In the 900 Mhz band, about 184 Mhz of spectrum is likely to be auctioned. In 1800 Mhz, government has proposed to auction 104 Mhz of spectrum which included spectrum held by licences that are expiring in 2015-16 and unsold airwaves in February auction.
However, government wants to keep 8.2 Mhz of spectrum as Defence band which leaves only 104 Mhz spectrum available for auction.
“The Authority recommends that the average expected valuation of 1800 MHz spectrum should be the higher of the two figures ? average expected valuation based on simple mean or the price realised in February 2014 auction in each LSA,” Trai said.
For 900 Mhz, Trai decided that “the value of 900 MHz spectrum in each LSA should be the lower of the two figures – average valuation of 900 MHz or twice the value of 1800 MHz spectrum”.
In a bid to increase the pace of investments in telecom in the North Eastern states, Trai recommended that the reserve price for North East LSA may be fixed at a discount of 50 per cent on the recommended reserve price.
Speaking to reporters, Trai Chairman Rahul Khullar said: “This is not a normal auction.
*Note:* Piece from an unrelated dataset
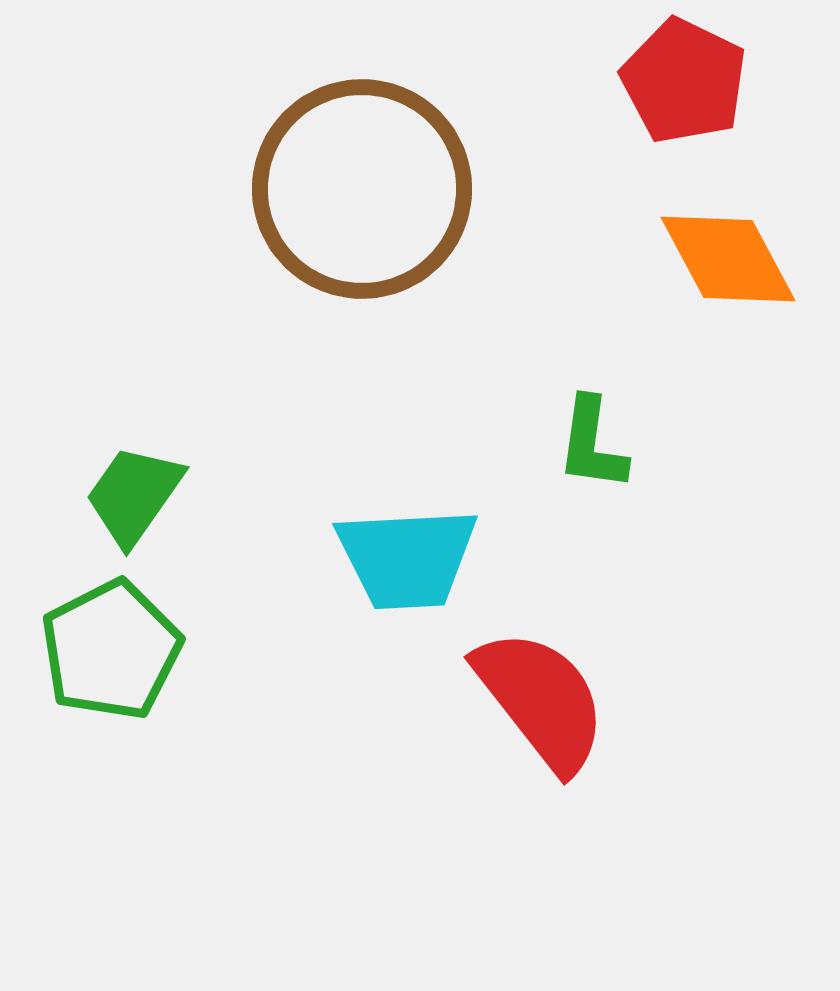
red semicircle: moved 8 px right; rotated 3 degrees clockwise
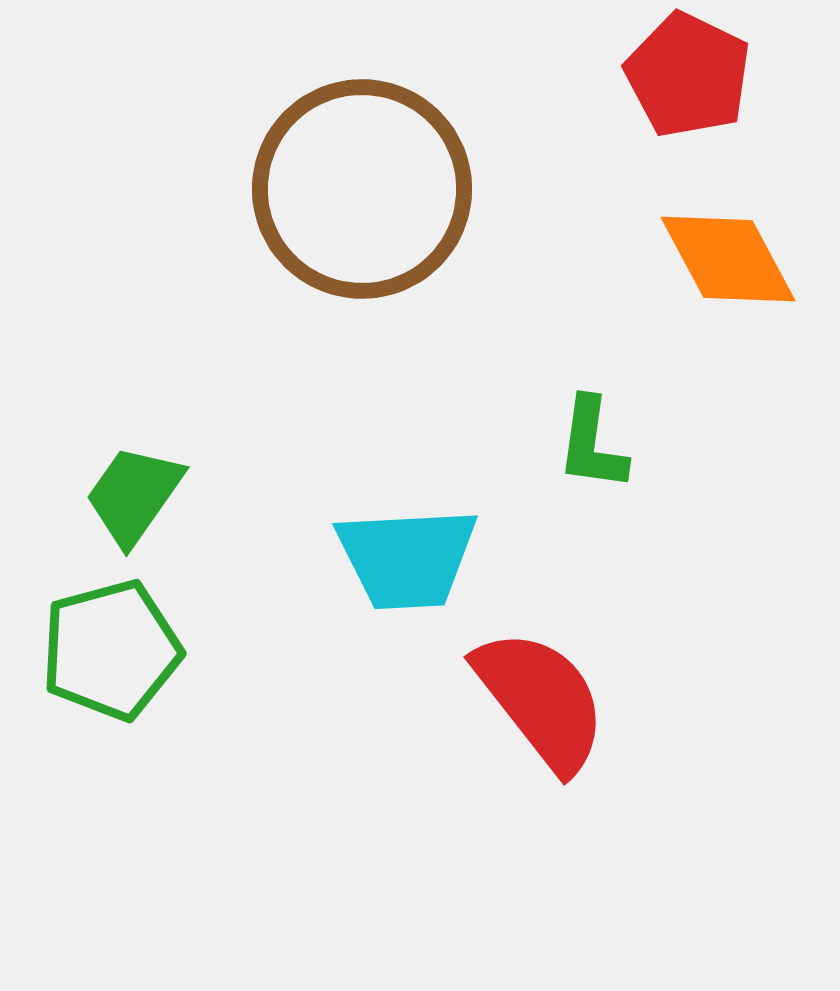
red pentagon: moved 4 px right, 6 px up
green pentagon: rotated 12 degrees clockwise
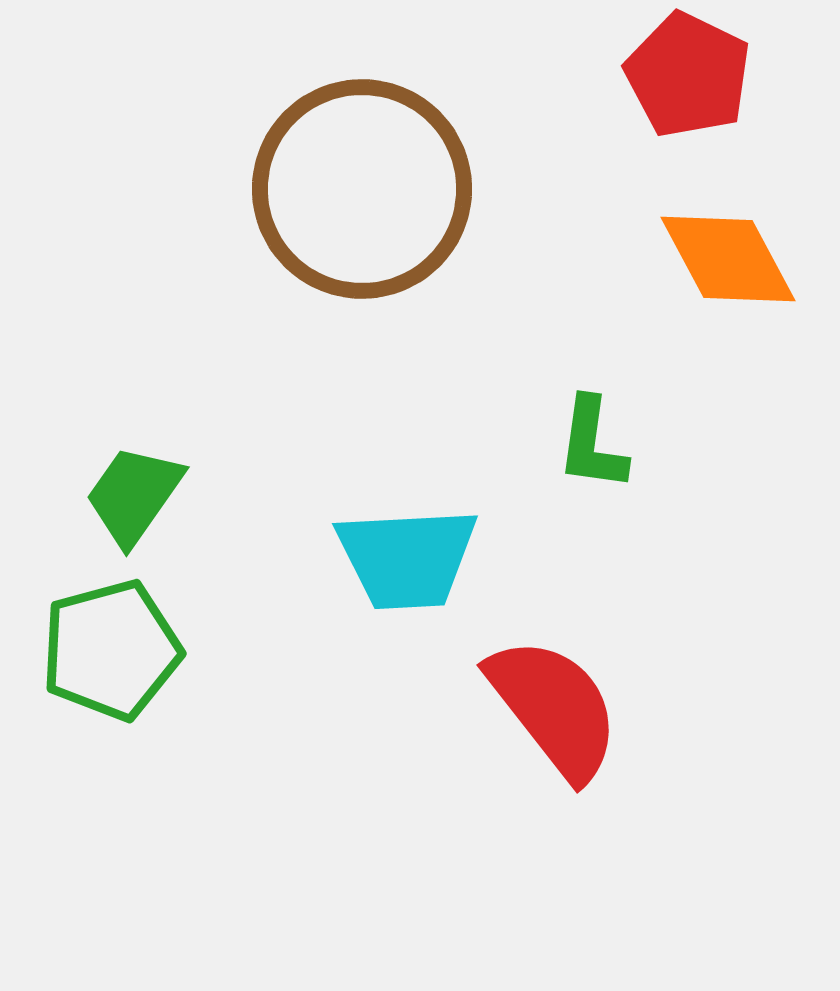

Considering the available airwaves, the prices can go through the roof like the situation in May 2010.”
He said the upcoming auction is critical for TSPs whose licences are will expire in 2015-16. In 900 MHz band, only the spectrum held by them is available for the auction.
These licensees will have to win back this spectrum to ensure business continuity or else their investment could be impacted, he added.
Trai in its recommendations said in a situation of short supply, market prices will rise, which can lead to frenzied bidding if more players enter the fray.
A similar escalation of prices was witnessed in the May 2010 auction when 3G spectrum was auctioned. The short supply of 3G spectrum led to a massive increase over the reserve price, it added.
Khullar said the other problem is that incumbent TSPs would be willing to pay huge sums to retain their spectrum so as to protect investments and ensure continuity of business.
“And, all industrial rivals know this, which is why even a non-serious bidder is potentially in a position to push up the final auction price,” he added.
Such a situation will lead to either the operator wins back the 900 MHz spectrum but at a very high price thereby seriously limiting its ability to invest or the incumbent looses the spectrum, which will lead to discontinuation of service and huge loss in terms investment made in that LSA.
“Once services are discontinued and a new entrant comes into the LSA, they will need time to roll-out services. This will obviously pose problems for consumers.
“Moreover, if existing consumers port out under Mobile Number Portability (MNP) to another TSP in the same LSA, then, in effect, the auction would have led to a consolidation of market power (dominance) of that TSP. (Leave aside the fact that it effectively deprives consumers of choice of service provider),” Trai said.
The authority recommended that there is an obvious and compelling need to make available additional spectrum for the conduct of a fair and equitable auction.
Apart from 900 and 1800 MHz bands, new technologies can also be deployed in other bands. For instance, there is deployment of LTE in the 700 MHz bands and 3G in 2100 MHz band in a number of countries.
“Trai has emphasised that there is a need to make available additional spectrum before conducting the auction,” Khullar said.
The upcoming auction should be scheduled after the issues related to supply constraints are resolved. Auctions in the 800 Mhz, 900 Mhz, 1800 Mhz and 2100 Mhz band should also be conducted simultaneously, he added.